Platoons are mostly formed spontaneously when two trucks are near each other and headed in the same direction.

“I think in some way there should be some kind of coordination involved rather than this ad hoc method. Planned or coordinated platooning will yield much, much larger benefits,” Zou said.

In the paper, the researchers noted that 60% or 70% of the operators are owner operators, which is a single driver who owns and drives the truck. There are only a few big operators like UPS and FedEx.
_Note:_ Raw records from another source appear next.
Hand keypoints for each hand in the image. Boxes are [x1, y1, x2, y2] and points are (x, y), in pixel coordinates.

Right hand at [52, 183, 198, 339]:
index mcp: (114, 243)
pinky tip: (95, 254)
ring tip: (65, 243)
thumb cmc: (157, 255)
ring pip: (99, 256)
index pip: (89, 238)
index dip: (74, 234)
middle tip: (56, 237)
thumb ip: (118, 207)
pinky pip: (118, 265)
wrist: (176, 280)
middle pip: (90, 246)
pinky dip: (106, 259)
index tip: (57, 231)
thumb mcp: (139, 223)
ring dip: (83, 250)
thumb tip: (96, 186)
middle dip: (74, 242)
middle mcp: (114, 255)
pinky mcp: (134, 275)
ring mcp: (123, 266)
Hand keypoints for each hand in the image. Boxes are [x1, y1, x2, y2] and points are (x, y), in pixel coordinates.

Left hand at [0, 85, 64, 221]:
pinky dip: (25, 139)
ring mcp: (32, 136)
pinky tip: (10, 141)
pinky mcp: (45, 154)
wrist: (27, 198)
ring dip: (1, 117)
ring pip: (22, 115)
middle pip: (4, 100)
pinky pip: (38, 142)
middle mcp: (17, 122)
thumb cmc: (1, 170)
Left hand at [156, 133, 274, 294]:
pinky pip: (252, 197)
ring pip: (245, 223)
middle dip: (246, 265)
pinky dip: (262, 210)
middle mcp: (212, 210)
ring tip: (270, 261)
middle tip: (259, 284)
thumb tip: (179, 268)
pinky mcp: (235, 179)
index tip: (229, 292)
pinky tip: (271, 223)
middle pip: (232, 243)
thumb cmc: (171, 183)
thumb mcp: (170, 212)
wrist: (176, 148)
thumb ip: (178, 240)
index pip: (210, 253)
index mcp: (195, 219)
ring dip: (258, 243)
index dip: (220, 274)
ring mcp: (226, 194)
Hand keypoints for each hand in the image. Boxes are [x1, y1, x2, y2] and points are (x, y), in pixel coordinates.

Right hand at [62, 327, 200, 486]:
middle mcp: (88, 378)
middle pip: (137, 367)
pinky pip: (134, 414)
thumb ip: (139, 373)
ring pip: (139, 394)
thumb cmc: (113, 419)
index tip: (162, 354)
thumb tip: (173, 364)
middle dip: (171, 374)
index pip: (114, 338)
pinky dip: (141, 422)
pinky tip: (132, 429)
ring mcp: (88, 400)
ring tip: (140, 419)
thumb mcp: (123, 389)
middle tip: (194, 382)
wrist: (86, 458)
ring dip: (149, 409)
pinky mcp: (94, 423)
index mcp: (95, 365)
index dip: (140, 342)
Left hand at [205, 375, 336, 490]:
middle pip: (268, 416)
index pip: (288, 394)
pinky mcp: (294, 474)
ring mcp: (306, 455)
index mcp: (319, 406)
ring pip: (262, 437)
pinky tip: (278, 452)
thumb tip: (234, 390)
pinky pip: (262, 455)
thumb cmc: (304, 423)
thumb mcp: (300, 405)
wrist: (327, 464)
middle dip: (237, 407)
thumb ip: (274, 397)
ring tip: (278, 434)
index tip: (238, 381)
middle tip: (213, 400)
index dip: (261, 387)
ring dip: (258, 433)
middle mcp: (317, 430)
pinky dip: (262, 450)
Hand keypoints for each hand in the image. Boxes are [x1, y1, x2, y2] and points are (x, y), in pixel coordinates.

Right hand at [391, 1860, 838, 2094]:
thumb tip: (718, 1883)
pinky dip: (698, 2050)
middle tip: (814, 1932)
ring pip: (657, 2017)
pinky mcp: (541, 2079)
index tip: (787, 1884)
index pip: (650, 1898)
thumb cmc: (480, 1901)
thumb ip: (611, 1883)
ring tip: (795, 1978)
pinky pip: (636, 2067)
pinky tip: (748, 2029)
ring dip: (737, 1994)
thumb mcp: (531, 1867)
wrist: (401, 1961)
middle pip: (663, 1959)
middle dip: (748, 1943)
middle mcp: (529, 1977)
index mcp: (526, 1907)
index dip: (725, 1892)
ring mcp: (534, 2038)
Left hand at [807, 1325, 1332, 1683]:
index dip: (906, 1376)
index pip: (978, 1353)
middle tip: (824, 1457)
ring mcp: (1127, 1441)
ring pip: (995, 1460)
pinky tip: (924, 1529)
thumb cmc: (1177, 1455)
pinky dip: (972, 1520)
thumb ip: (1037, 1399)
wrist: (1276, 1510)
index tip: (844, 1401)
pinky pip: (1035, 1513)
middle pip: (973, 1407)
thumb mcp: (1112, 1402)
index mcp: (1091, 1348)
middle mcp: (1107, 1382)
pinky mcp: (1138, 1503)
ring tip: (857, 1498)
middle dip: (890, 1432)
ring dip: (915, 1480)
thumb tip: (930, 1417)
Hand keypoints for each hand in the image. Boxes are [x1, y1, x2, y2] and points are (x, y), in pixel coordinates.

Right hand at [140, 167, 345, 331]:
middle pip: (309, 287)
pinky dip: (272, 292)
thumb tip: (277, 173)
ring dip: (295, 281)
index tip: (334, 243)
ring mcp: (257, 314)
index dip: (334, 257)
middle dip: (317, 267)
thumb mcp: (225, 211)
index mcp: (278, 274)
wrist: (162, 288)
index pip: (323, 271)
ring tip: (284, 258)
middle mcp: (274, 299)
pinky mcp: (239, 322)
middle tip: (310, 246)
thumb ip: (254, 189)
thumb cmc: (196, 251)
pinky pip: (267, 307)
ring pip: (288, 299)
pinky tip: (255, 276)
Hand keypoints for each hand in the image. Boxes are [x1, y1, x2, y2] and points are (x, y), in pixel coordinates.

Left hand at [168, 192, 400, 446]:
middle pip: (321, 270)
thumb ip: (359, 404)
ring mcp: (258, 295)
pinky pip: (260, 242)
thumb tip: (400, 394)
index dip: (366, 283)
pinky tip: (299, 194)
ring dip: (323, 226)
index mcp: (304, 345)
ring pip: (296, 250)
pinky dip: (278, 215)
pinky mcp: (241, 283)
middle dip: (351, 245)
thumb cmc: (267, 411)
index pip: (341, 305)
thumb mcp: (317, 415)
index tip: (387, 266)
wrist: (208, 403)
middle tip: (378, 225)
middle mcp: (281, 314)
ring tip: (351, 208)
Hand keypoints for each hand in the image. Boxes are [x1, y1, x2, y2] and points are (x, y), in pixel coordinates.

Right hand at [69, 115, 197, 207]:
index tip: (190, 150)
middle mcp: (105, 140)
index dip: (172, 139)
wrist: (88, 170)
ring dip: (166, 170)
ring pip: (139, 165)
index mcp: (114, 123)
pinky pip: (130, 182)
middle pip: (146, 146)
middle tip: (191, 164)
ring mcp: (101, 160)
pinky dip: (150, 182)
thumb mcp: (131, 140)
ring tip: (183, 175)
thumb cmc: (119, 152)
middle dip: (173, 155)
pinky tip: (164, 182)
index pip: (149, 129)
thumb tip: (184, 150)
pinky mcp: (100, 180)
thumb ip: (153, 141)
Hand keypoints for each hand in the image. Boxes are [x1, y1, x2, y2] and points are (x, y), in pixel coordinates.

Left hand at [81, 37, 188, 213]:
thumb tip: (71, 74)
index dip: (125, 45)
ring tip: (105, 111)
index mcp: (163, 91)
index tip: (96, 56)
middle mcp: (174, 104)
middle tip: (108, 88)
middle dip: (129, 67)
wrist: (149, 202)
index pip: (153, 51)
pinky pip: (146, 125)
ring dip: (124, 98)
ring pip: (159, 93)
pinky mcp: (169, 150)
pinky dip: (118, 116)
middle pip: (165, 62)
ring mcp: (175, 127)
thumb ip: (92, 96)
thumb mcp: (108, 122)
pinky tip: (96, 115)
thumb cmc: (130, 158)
Even big companies that schedule platoons need to consider independent drivers’ preferences for time and energy.

Each one has its own individual behavior when it comes to minimizing their own travel time without regard to others.

“The proposed system involves a platform interacting with individual trucks in a way that reduces truck communication and computation burdens, mitigates truck privacy concerns, and overcomes trucks misreporting private information,” said Limon Barua, the lead author of the paper who graduated from Zou’s research group and is now a postdoctoral associate in the Argonne National Laboratory.

“Using innovative mathematical models with stability characterization, the research sheds light on how individual drivers’ knowledge and preferences influence the dynamics of truck platooning within network settings,” added Pooria Choobchian, another co-author of the paper and a PhD candidate working under the direction of Zou.

The idea is to maximize the participation of the truck drivers in platooning, and, among those participating drivers, they want to have them stable, so they don’t want to leave or break up with their partner and form a new platform with a driver in a different platoon.

To accomplish this, the researchers proposed an efficient two-stage algorithm.

“We tested it in the Illinois road network and saw the benefits and efficiency compared to the traditional integer programming model,” said Zou.

The platform will benefit the entire trucking industry.

“Individual drivers will benefit if they participate in platooning. It’s better off than just driving alone. The overall savings in terms of gasoline and utility is significant, and it still respects the drivers’ preferences. They are not being asked to take a long detour in order to platoon with another truck.” said Zou.

In addition to the trucking industry, society will benefit from the reduced system energy consumption.